Seneca has been a leading Wraparound provider in California for more than 21 years since establishing one of the first Wraparound programs in the state in 1997. Seneca partners with behavioral health, child welfare, and juvenile justice departments across California, implementing its Wraparound model focused on enhancing youth safety, permanency, and wellbeing through Wraparound and Full-Service Partnership (FSP) programs for vulnerable youth and families. Seneca also partners with schools throughout California and in Washington state through our Unconditional Education partnerships which help ensure that all students receive the support they need to achieve ongoing and sustained educational success. Seneca is supporting the Valor and Rocketship partnerships with program design, training, and ongoing consultation for the service providers and Team Directors.
Being a part of the design and early implementation of this new model through this pilot year has been tremendously inspiring. Finding remedies to chronic absenteeism is one of the most critical and challenging tasks we face at the crossroads of education, community wellness, mental health, and equity work. Our programs have many stories of early success. A mother shared the following appreciation: “This program is the answer to my prayers. I wish something like this could have been in place for my oldest son who did not get the support he needed to complete high school.” Of course, in addition to our success stories, we also have some students and families on our caseloads who are still struggling greatly to achieve consistent attendance. Our teams will continue learning through every step of this initial implementation year, striving to more effectively partner with students and families, ever-striving to promote the mission of #EveryStudentEveryDay - attending school, accessing learning, increasing their opportunities.
We were excited to present our work at the California Mental Health Advocacy for Children and Youth (CMHACY) Conference on April 28th in Pacific Grove, CA.

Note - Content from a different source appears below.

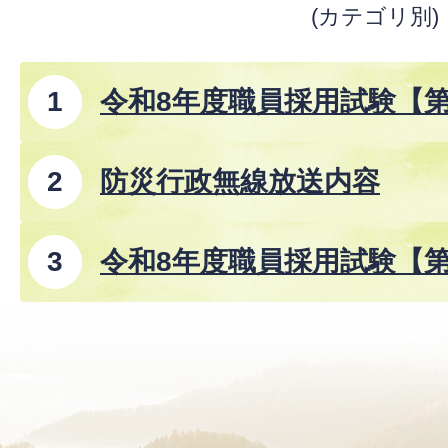
(カテゴリ別)
令和8年度職員採用試験【
防災行政無線放送内容
令和8年度職員採用試験【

Through our partnership with Oakland Unified School District (OUSD) and Alameda County Behavioral Health, we have been honored to partner with Burckhalter Elementary School since the 2019-20 school year.
Burckhalter is located on a beautiful campus in East Oakland where students are supported to thrive in academics, arts, after-school programs, and community connections. The school benefits from the strong, experienced leadership of Principal Geathers and a well-established Coordination of Services Team (COST) led by Ms. Mack that works to make sure student support needs are effectively met.